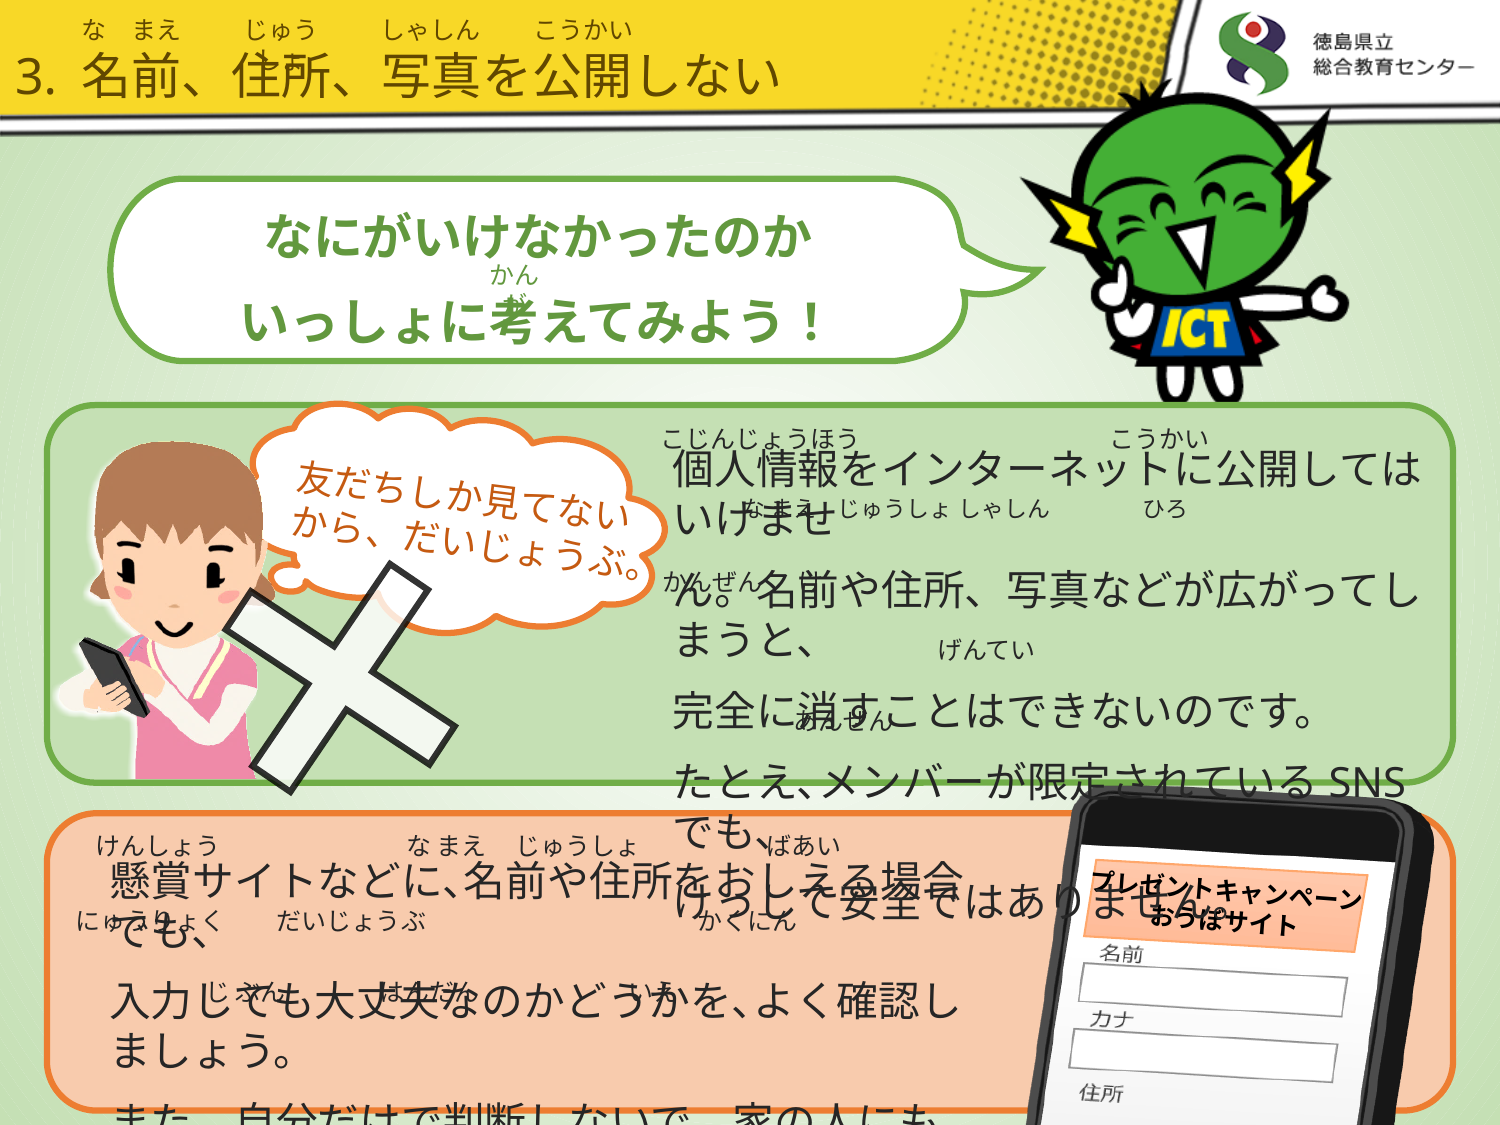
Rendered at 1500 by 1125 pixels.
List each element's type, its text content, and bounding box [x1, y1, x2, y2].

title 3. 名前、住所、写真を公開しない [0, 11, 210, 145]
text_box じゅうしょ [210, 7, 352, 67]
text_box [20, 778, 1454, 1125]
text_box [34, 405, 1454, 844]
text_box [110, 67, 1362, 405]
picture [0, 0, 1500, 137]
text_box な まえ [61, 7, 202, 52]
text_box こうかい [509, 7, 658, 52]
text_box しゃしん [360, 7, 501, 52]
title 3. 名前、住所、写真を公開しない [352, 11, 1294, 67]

> **WHAT THE EXERCISE ASKS**: Write the entries out again exactly as they appear, with the pictures omitted.

> **FINISHED EXERCISE**:
Rendered at 1500 by 1125 pixels.
List each element's type, its text content, and bounding box [x1, y1, x2, y2].

title 3. 名前、住所、写真を公開しない [0, 11, 210, 145]
text_box じゅうしょ [210, 7, 352, 67]
text_box [20, 778, 1454, 1125]
text_box [34, 405, 1454, 844]
text_box [110, 67, 1362, 405]
picture [0, 0, 1500, 137]
text_box な まえ [61, 7, 202, 52]
text_box こうかい [509, 7, 658, 52]
text_box しゃしん [360, 7, 501, 52]
title 3. 名前、住所、写真を公開しない [352, 11, 1294, 67]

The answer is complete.